Can you give back the lines from the one containing "اوایل سال آینده" up to and including the one containing "아반떼, 지금 구매하면 신차오토캐시백 혜택은?", with "корзину" replaced by "тележку" throughout, everything else unchanged and the pictures left out?

[Text extracted from each page]
=======
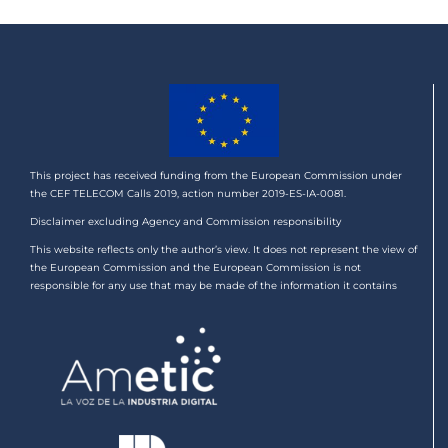
This project has received funding from the European Commission under
the CEF TELECOM Calls 2019, action number 2019-ES-IA-0081.
Disclaimer excluding Agency and Commission responsibility
This website reflects only the author’s view. It does not represent the view of
the European Commission and the European Commission is not
responsible for any use that may be made of the information it contains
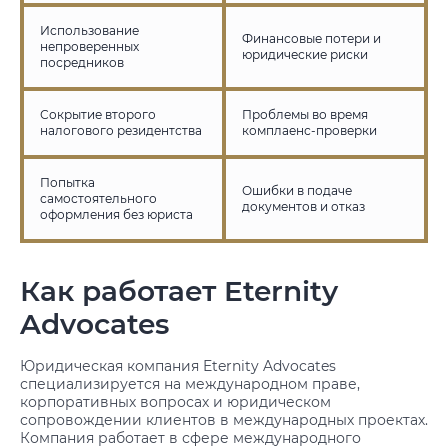
Использование
Финансовые потери и
непроверенных
юридические риски
посредников
Сокрытие второго
Проблемы во время
налогового резидентства
комплаенс-проверки
Попытка
Ошибки в подаче
самостоятельного
документов и отказ
оформления без юриста
Как работает Eternity
Advocates
Юридическая компания Eternity Advocates
специализируется на международном праве,
корпоративных вопросах и юридическом
сопровождении клиентов в международных проектах.
Компания работает в сфере международного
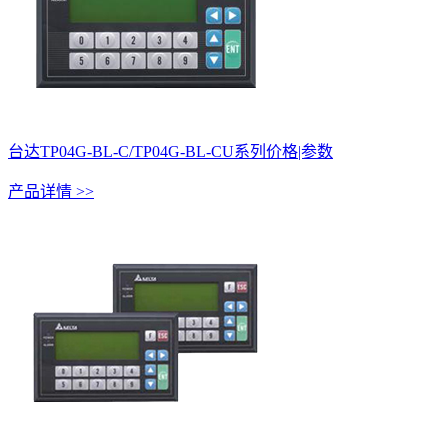
台达TP04G-BL-C/TP04G-BL-CU系列价格|参数
产品详情 >>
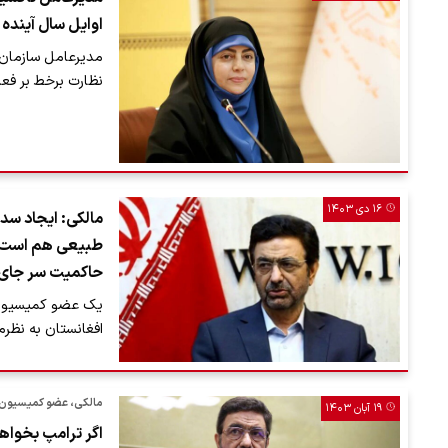
اوایل سال آینده 
مدیرعامل سازمان م
نظارت برخط بر فعا
۱۶ دی ۱۴۰۳
مالکی: ایجاد سد
طبیعی هم است طا
حاکمیت سر جا
یک عضو کمیسیون 
افغانستان به نظر
مالکی، عضو کمیسیون
۱۹ آبان ۱۴۰۳
اگر ترامپ بخواهد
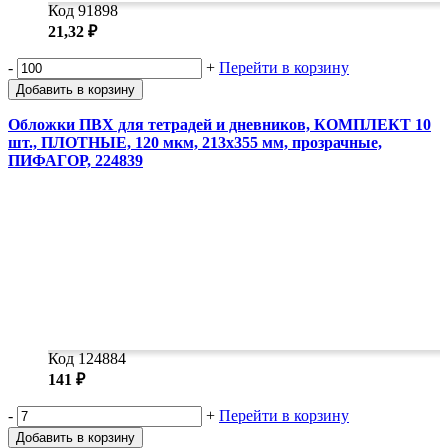
Код 91898
21,32 ₽
-
+
Перейти в корзину
Добавить в корзину
Обложки ПВХ для тетрадей и дневников, КОМПЛЕКТ 10
шт., ПЛОТНЫЕ, 120 мкм, 213х355 мм, прозрачные,
ПИФАГОР, 224839
Код 124884
141 ₽
-
+
Перейти в корзину
Добавить в корзину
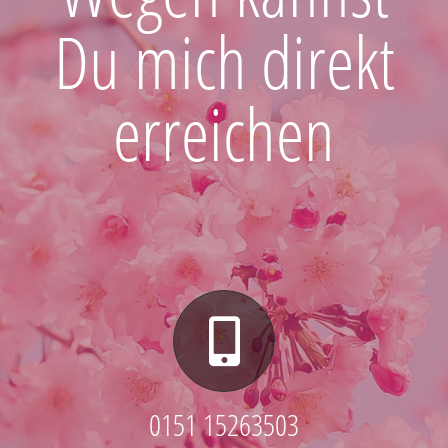
Du mich direkt
erreichen
0151 15263503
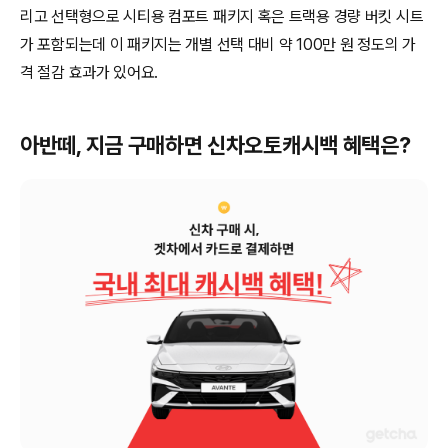
리고 선택형으로 시티용 컴포트 패키지 혹은 트랙용 경량 버킷 시트
가 포함되는데 이 패키지는 개별 선택 대비 약 100만 원 정도의 가
격 절감 효과가 있어요.
아반떼, 지금 구매하면 신차오토캐시백 혜택은?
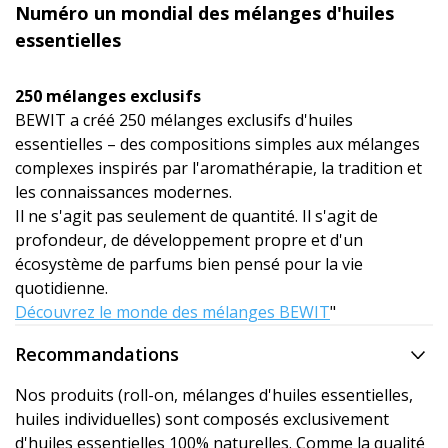
Numéro un mondial des mélanges d'huiles
essentielles
250 mélanges exclusifs
BEWIT a créé 250 mélanges exclusifs d'huiles
essentielles – des compositions simples aux mélanges
complexes inspirés par l'aromathérapie, la tradition et
les connaissances modernes.
Il ne s'agit pas seulement de quantité. Il s'agit de
profondeur, de développement propre et d'un
écosystème de parfums bien pensé pour la vie
quotidienne.
Découvrez le monde des mélanges BEWIT
"
Recommandations
Nos produits (roll-on, mélanges d'huiles essentielles,
huiles individuelles) sont composés exclusivement
d'huiles essentielles 100% naturelles. Comme la qualité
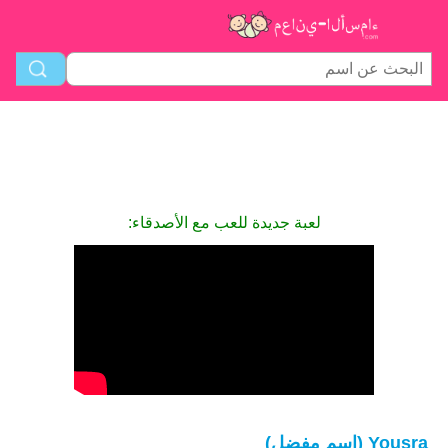
لعبة جديدة للعب مع الأصدقاء:
Yousra (اسم مفضل)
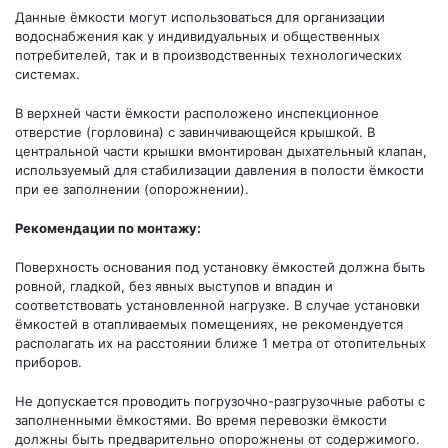
Данные ёмкости могут использоваться для организации
водоснабжения как у индивидуальных и общественных
потребителей, так и в производственных технологических
системах.
В верхней части ёмкости расположено инспекционное
отверстие (горловина) с завинчивающейся крышкой. В
центральной части крышки вмонтирован дыхательный клапан,
используемый для стабилизации давления в полости ёмкости
при ее заполнении (опорожнении).
Рекомендации по монтажу:
Поверхность основания под установку ёмкостей должна быть
ровной, гладкой, без явных выступов и впадин и
соответствовать установленной нагрузке. В случае установки
ёмкостей в отапливаемых помещениях, не рекомендуется
располагать их на расстоянии ближе 1 метра от отопительных
приборов.
Не допускается проводить погрузочно-разгрузочные работы с
заполненными ёмкостями. Во время перевозки ёмкости
должны быть предварительно опорожнены от содержимого.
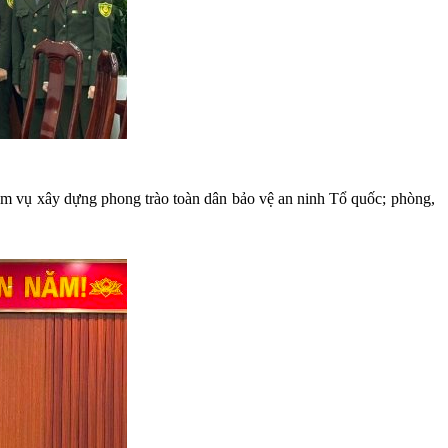
iệm vụ xây dựng phong trào toàn dân bảo vệ an ninh Tổ quốc; phòng,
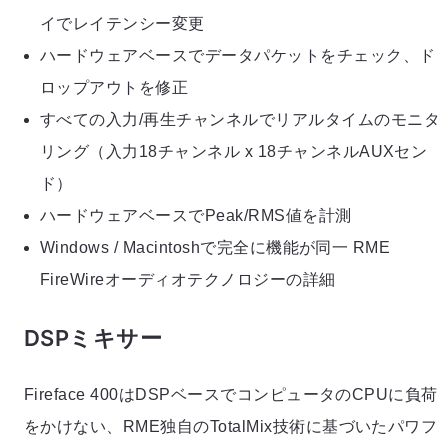
イでレイテンシー変更
ハードウェアベースでデータパケットをチェック、ド
ロップアウトを修正
すべての入力/再生チャンネルでリアルタイムのモニタ
リング（入力18チャンネル x 18チャンネルAUXセン
ド）
ハードウェアベースでPeak/RMS値を計測
Windows / Macintoshで完全に機能が同一 RME
FireWireオーディオテクノロジーの詳細
DSPミキサー
Fireface 400はDSPベースでコンピュータのCPUに負荷
をかけない、RME独自のTotalMix技術に基づいたパワフ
=======
#### Expected output:
اوایل سال آینده 
مدیرعامل سازمان م
نظارت برخط بر فعا
۱۶ دی ۱۴۰۳
مالکی: ایجاد سد
طبیعی هم است طا
حاکمیت سر جا
یک عضو کمیسیون 
افغانستان به نظر
مالکی، عضو کمیسیون
۱۹ آبان ۱۴۰۳
اگر ترامپ بخواهد
Код 91898
21,32 ₽
-
+
Перейти в тележку
Добавить в тележку
Обложки ПВХ для тетрадей и дневников, КОМПЛЕКТ 10
шт., ПЛОТНЫЕ, 120 мкм, 213х355 мм, прозрачные,
ПИФАГОР, 224839
Код 124884
141 ₽
-
+
Перейти в тележку
Добавить в тележку
Du mich direkt
erreichen
0151 15263503
리고 선택형으로 시티용 컴포트 패키지 혹은 트랙용 경량 버킷 시트
가 포함되는데 이 패키지는 개별 선택 대비 약 100만 원 정도의 가
격 절감 효과가 있어요.
아반떼, 지금 구매하면 신차오토캐시백 혜택은?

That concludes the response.